Толстые ребята услышали, повернулись к нам, а я указал пальцем на самого круглого и закричал:

– Нельзя никого оскорблять за внешность. Это унижает прежде всего тебя самого.

Я кричал:

– Эти парни не виноваты, что их ноги выплывают из сандалий.

Круглые ребята дружно посмотрели на свою обувь, Мана вдруг улыбнулась:

– Серьезно?

Превратить все в фарс, рассмешить Ману – единственный способ успокоить ее. Успокоиться самому.

– Конечно, – сказал я. – Скорее всего, они просто натянули маломерки.

Приток гневного протеста из разума Маны иссяк. Я глубоко задышал, прогоняя из головы остатки бури. Вот всегда Мана при Дарсисе выпендривается. Неужели все латиносы так легко возгораются? Спичек не надо.

Резко раздалось сверху испуганное: «Простите, простите!» Ни одна мысль не успела созреть в голове. Я просто бросился к Юле, прижал ее лицо к груди, закрыл собой.

Меня толкнули в спину, сбив с ног.
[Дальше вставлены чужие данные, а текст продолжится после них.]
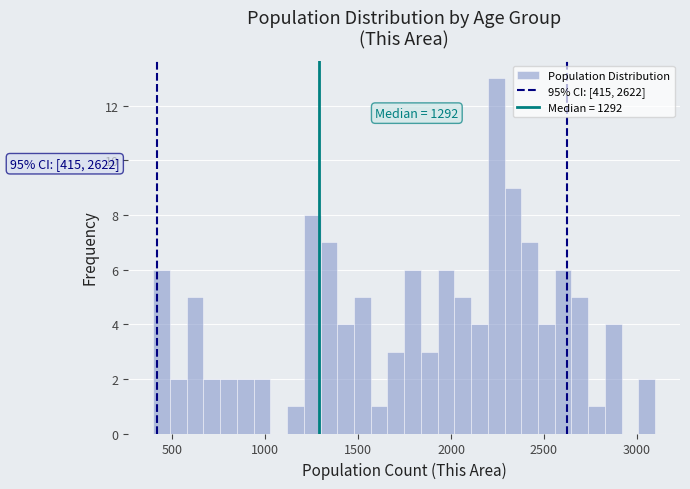

Read against the x-axis, roughly where is the centre of the tallest bar?

2250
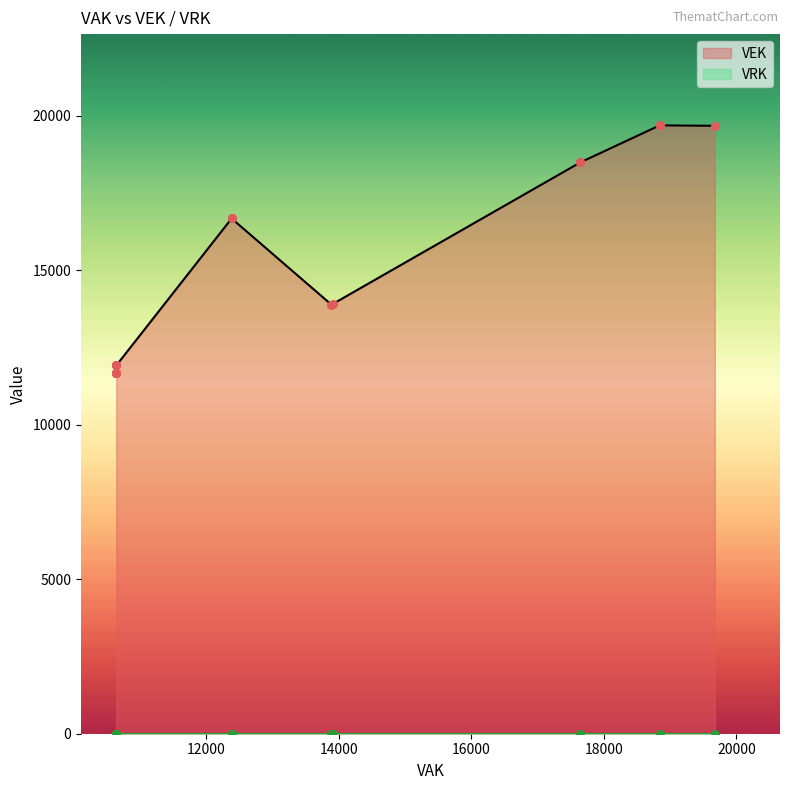

Is the value of VEK at 1 greater than the value of VRK at 17?

Yes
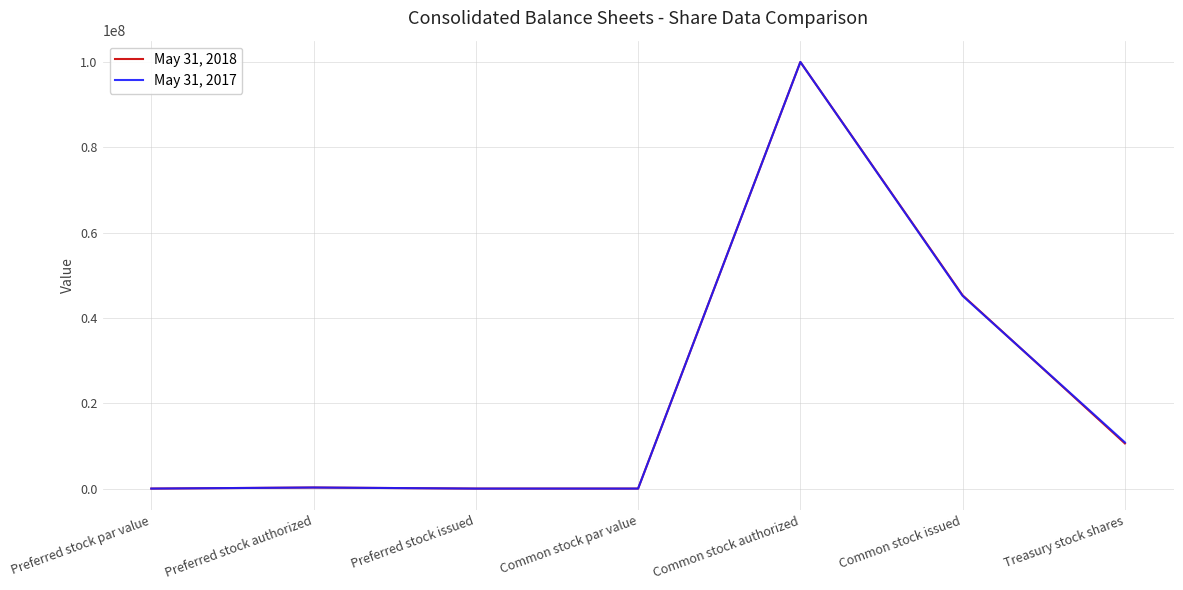

At which category is the sum across all series the highest?

Common stock authorized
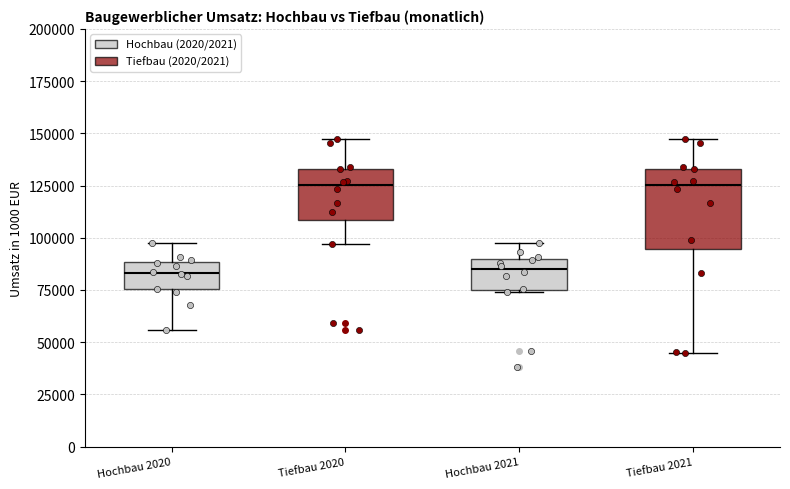

Reading left to right, transcribe this box plot: for each box, give where its median line is, the range the box spans, and where its two whiskers end, as read against the y-axis. The values are not printed on the chart, so give them approximately, as read against the axis.

Hochbau 2020: median 85000, box 75000 to 90000, whiskers 55000 to 100000
Tiefbau 2020: median 125000, box 110000 to 135000, whiskers 95000 to 145000
Hochbau 2021: median 85000, box 75000 to 90000, whiskers 75000 to 100000
Tiefbau 2021: median 125000, box 95000 to 135000, whiskers 45000 to 145000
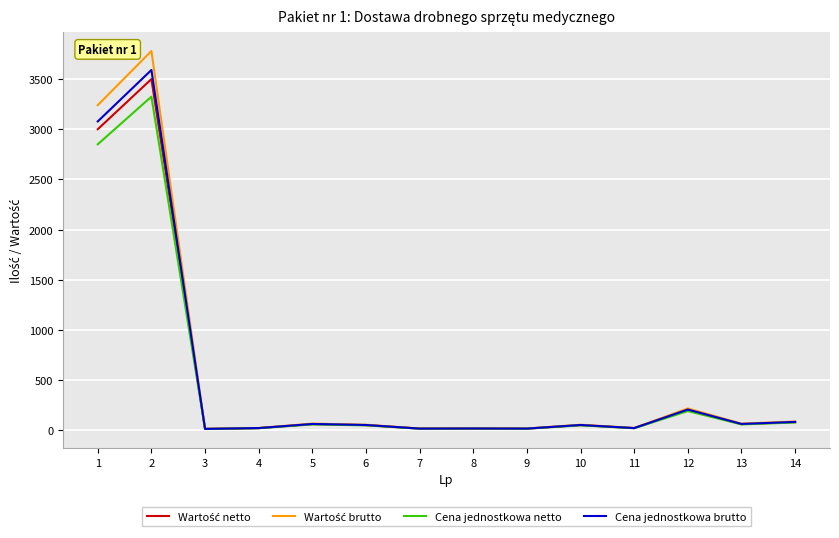

How many lines are shown in the chart?

4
Успел отпустить Юлю. Мое лицо врезалось в кремовый пирог на столе, в самую середку с толстым слоем ванильного крема.

Липкий крем прилип к щекам и носу. Тугая пружина возмущения выстрелила из меня наружу. Кому еще приспичило гулять по головам?!

Я огляделся. Маленькая темнокожая девочка в белом платьице парила прочь от нашего стола. Крылья из летучего красного камня алели на ее спинке. Девочка держала в воздухе мальчика-ананси, который смеялся, глядя на мое лицо.

– Простите, пожалуйста, – крикнула девочка, ее звали Рудо. Увидев кремовую маску на моем лице, летунья не выдержала, звонкий смех сотряс маленькое тельце.

– Простите ангелочка, – хохоча поддакнул маленький ананси, его звали Герсен.

Я облизал крем с губ. М-м-м, вкуснотища!

Мана засмеялась:

– Ну, ты таки вкусил запретный плод.

Юля вытерла пальцем крем с моего носа, облизала кончик.

– Сладко, – сказала моя хозяйка.

А я оглядывался по сторонам. Секунду назад из моей головы словно что-то выпрыгнуло. Не случилось ли опять «выстрела»?